§ PROBLEM REQUIREMENTS: Go through the material below and count the lines with the string "true"; the number is the whole answer.

§ SUPPLIED RECORDS:

--- START ---

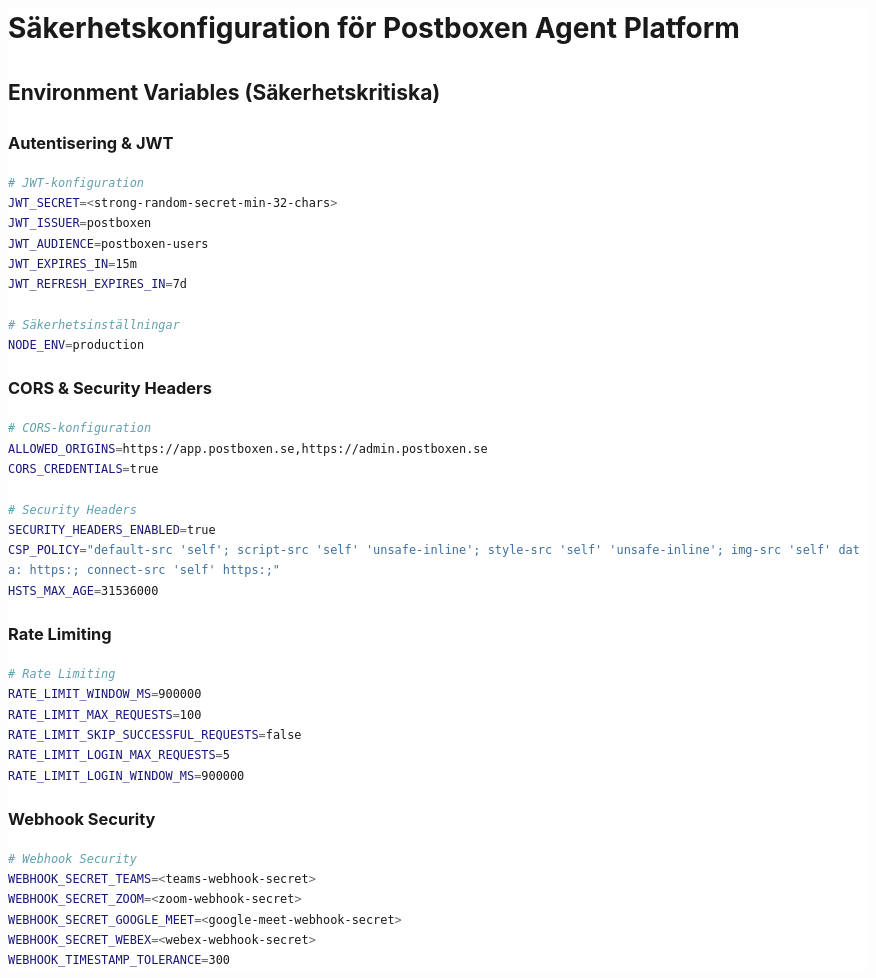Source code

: # Säkerhetskonfiguration för Postboxen Agent Platform

## Environment Variables (Säkerhetskritiska)

### Autentisering & JWT
```bash
# JWT-konfiguration
JWT_SECRET=<strong-random-secret-min-32-chars>
JWT_ISSUER=postboxen
JWT_AUDIENCE=postboxen-users
JWT_EXPIRES_IN=15m
JWT_REFRESH_EXPIRES_IN=7d

# Säkerhetsinställningar
NODE_ENV=production
```

### CORS & Security Headers
```bash
# CORS-konfiguration
ALLOWED_ORIGINS=https://app.postboxen.se,https://admin.postboxen.se
CORS_CREDENTIALS=true

# Security Headers
SECURITY_HEADERS_ENABLED=true
CSP_POLICY="default-src 'self'; script-src 'self' 'unsafe-inline'; style-src 'self' 'unsafe-inline'; img-src 'self' data: https:; connect-src 'self' https:;"
HSTS_MAX_AGE=31536000
```

### Rate Limiting
```bash
# Rate Limiting
RATE_LIMIT_WINDOW_MS=900000
RATE_LIMIT_MAX_REQUESTS=100
RATE_LIMIT_SKIP_SUCCESSFUL_REQUESTS=false
RATE_LIMIT_LOGIN_MAX_REQUESTS=5
RATE_LIMIT_LOGIN_WINDOW_MS=900000
```

### Webhook Security
```bash
# Webhook Security
WEBHOOK_SECRET_TEAMS=<teams-webhook-secret>
WEBHOOK_SECRET_ZOOM=<zoom-webhook-secret>
WEBHOOK_SECRET_GOOGLE_MEET=<google-meet-webhook-secret>
WEBHOOK_SECRET_WEBEX=<webex-webhook-secret>
WEBHOOK_TIMESTAMP_TOLERANCE=300
```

--- END ---

§ SOLUTION TO THIS PROBLEM: 2